Task brief →
Restate word for word the lines in the listing below, starting at the line containing "ring mcp: (55, 170)" and ending at the line containing "pinky dip: (28, 211)", both included; leave out the rest.

Input for this task →
'''
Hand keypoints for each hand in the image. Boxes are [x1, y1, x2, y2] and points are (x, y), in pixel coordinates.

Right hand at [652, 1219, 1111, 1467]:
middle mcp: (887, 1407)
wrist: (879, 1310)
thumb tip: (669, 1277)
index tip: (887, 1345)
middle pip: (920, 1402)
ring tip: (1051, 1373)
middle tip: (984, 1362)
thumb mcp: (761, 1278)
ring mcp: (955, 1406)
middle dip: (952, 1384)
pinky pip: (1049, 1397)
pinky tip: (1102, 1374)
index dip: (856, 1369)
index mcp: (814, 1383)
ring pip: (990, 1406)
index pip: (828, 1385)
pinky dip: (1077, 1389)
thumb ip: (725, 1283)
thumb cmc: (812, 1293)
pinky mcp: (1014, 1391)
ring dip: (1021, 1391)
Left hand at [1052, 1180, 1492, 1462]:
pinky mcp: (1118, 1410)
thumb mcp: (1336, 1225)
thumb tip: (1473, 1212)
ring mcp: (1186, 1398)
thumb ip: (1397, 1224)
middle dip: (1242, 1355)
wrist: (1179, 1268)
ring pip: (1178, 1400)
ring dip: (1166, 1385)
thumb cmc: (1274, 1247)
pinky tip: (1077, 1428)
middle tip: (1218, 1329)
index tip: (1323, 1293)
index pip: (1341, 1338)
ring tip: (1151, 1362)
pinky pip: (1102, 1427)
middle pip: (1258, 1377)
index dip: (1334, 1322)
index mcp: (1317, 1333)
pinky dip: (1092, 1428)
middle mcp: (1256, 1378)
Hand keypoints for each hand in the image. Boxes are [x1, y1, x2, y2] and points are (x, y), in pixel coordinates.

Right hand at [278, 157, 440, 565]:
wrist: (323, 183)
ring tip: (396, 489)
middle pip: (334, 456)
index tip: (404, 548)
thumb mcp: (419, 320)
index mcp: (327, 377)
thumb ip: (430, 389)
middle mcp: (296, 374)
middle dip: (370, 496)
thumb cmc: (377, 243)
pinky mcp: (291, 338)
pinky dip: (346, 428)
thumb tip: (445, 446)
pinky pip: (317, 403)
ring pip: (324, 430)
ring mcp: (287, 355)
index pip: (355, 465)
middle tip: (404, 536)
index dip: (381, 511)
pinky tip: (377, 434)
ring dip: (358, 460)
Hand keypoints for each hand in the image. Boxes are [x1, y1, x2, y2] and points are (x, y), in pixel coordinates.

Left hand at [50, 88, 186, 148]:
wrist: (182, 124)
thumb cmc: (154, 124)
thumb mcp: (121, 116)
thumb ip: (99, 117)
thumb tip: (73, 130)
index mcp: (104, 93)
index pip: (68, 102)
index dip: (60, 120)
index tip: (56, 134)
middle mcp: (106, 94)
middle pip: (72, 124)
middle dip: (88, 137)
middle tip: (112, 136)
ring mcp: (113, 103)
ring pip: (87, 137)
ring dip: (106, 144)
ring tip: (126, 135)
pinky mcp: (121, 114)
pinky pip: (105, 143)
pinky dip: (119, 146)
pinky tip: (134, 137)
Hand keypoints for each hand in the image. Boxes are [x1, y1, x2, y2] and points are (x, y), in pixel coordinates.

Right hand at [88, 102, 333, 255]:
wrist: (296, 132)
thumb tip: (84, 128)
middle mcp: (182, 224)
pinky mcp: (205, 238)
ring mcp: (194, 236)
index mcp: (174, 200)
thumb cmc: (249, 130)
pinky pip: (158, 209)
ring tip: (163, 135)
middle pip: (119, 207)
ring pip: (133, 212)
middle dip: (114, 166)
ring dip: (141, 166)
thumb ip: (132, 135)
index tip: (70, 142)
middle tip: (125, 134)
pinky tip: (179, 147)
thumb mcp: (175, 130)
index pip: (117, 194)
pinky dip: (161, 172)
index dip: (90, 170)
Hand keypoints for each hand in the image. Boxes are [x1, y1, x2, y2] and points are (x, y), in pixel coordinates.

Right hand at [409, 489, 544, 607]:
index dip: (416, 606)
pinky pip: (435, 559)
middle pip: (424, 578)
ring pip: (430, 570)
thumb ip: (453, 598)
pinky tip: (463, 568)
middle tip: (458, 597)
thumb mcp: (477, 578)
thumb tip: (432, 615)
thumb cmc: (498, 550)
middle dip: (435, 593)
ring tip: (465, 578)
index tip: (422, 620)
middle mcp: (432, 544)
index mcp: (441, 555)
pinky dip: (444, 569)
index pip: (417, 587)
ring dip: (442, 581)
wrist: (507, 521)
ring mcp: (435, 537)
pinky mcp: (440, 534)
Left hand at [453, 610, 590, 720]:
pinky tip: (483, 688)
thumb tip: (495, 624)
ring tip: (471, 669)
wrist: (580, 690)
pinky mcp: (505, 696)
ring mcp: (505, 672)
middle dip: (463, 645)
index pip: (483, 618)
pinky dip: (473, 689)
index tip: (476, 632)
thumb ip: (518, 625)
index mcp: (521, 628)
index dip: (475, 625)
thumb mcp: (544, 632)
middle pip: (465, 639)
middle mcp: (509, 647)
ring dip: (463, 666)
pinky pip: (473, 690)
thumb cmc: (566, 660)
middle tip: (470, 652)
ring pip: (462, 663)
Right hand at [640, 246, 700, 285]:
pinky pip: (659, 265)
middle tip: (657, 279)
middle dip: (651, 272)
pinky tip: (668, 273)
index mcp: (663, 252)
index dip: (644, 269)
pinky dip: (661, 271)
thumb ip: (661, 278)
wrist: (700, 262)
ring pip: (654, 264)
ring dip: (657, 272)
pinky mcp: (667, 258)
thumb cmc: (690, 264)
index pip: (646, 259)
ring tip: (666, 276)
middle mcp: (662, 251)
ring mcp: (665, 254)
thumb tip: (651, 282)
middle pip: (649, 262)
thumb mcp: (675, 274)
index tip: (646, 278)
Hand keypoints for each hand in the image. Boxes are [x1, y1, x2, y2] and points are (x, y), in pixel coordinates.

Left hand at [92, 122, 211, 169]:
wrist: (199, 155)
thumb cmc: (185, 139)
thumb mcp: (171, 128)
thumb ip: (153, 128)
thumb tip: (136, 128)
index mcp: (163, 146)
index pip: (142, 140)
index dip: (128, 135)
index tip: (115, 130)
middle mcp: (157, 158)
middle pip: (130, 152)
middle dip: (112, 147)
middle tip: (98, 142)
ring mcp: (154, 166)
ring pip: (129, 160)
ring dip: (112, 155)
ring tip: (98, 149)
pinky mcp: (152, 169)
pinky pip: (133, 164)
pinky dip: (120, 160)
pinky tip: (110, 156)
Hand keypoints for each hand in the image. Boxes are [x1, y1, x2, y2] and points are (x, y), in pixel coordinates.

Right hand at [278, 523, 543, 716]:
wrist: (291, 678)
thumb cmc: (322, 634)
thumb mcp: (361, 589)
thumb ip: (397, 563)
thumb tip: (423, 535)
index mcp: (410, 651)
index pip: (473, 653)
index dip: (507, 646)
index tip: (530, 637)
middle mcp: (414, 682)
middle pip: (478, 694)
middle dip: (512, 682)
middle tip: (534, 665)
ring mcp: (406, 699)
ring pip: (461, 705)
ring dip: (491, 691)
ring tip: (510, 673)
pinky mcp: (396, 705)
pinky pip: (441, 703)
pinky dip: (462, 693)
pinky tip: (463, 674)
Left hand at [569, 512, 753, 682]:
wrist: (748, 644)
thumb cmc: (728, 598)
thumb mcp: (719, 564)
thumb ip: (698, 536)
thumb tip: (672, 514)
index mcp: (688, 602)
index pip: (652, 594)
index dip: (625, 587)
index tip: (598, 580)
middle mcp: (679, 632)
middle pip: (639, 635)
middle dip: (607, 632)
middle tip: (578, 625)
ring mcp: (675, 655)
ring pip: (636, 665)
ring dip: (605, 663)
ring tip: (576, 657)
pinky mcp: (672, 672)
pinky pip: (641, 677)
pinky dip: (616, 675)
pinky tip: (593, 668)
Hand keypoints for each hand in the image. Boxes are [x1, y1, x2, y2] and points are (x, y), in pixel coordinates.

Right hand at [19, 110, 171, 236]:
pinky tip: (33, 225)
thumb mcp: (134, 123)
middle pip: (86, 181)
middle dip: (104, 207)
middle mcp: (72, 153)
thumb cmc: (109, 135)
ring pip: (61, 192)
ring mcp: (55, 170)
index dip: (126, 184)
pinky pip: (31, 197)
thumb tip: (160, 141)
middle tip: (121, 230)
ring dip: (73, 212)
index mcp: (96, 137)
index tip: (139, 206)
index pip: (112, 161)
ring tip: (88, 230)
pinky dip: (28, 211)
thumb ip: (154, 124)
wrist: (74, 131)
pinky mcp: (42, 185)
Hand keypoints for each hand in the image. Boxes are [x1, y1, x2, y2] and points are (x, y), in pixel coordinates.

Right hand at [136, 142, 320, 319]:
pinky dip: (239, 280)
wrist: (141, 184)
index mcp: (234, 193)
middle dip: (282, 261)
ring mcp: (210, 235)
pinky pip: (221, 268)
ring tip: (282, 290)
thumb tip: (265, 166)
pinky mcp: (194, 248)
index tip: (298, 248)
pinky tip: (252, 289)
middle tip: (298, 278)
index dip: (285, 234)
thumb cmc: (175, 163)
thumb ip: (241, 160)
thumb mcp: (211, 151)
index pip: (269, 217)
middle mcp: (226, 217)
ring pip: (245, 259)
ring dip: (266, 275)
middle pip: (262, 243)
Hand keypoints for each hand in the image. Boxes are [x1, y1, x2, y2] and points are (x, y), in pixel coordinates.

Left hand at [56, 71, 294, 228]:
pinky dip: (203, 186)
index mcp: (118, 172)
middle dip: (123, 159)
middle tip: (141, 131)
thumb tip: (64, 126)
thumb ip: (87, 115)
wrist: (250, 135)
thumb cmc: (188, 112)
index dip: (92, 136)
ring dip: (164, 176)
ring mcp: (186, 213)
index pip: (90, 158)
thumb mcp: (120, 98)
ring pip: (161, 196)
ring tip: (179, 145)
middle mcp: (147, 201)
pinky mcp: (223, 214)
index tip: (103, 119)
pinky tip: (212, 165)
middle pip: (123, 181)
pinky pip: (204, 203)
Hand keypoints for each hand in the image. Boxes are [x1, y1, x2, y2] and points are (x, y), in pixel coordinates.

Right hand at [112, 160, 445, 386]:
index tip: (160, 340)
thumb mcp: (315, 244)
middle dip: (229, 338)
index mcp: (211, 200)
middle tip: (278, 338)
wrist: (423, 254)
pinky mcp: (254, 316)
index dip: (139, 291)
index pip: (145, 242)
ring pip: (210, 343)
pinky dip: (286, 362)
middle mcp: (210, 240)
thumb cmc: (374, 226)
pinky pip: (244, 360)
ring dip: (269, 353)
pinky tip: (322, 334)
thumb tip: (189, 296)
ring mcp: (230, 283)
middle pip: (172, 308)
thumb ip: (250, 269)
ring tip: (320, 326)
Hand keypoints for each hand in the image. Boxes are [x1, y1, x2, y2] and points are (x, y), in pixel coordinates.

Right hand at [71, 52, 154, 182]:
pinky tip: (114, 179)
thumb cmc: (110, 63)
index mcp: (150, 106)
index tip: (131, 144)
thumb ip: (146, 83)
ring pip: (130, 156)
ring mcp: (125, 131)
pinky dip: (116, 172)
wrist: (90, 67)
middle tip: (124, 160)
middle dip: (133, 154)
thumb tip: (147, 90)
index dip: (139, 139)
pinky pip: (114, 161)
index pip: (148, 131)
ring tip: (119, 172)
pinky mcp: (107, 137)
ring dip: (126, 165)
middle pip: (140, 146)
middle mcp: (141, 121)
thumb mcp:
'''
Answer box →
ring mcp: (55, 170)
index dip: (126, 184)
pinky pip: (31, 197)
thumb tip: (160, 141)
middle tip: (121, 230)
ring dip: (73, 212)
index mcp: (96, 137)
index tip: (139, 206)
index pip: (112, 161)
ring tip: (88, 230)
pinky dip: (28, 211)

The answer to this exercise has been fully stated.